Problem details.
Nothing but the lines from the one containing "fx_px: 2476" through the one containing "f_number: 7.1", both included, should be given again, each exactly as written below.

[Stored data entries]
§
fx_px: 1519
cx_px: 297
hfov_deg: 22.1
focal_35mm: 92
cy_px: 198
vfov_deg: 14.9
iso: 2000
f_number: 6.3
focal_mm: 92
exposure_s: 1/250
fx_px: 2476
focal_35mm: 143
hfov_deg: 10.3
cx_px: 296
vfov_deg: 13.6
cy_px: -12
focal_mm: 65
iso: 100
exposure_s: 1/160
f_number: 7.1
§
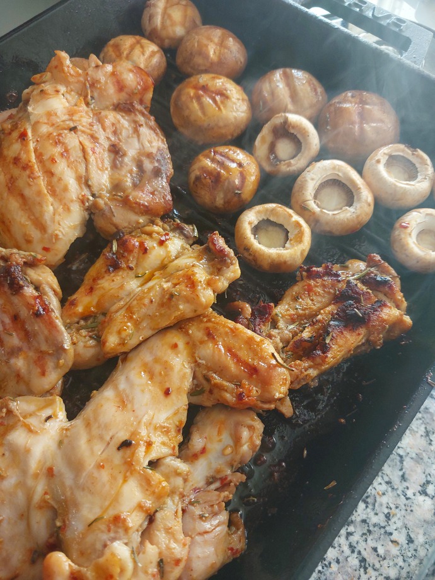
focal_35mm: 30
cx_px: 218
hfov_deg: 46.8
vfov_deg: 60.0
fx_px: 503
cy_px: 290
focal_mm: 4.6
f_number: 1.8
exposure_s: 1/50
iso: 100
§
Exercise output.
fx_px: 2476
focal_35mm: 143
hfov_deg: 10.3
cx_px: 296
vfov_deg: 13.6
cy_px: -12
focal_mm: 65
iso: 100
exposure_s: 1/160
f_number: 7.1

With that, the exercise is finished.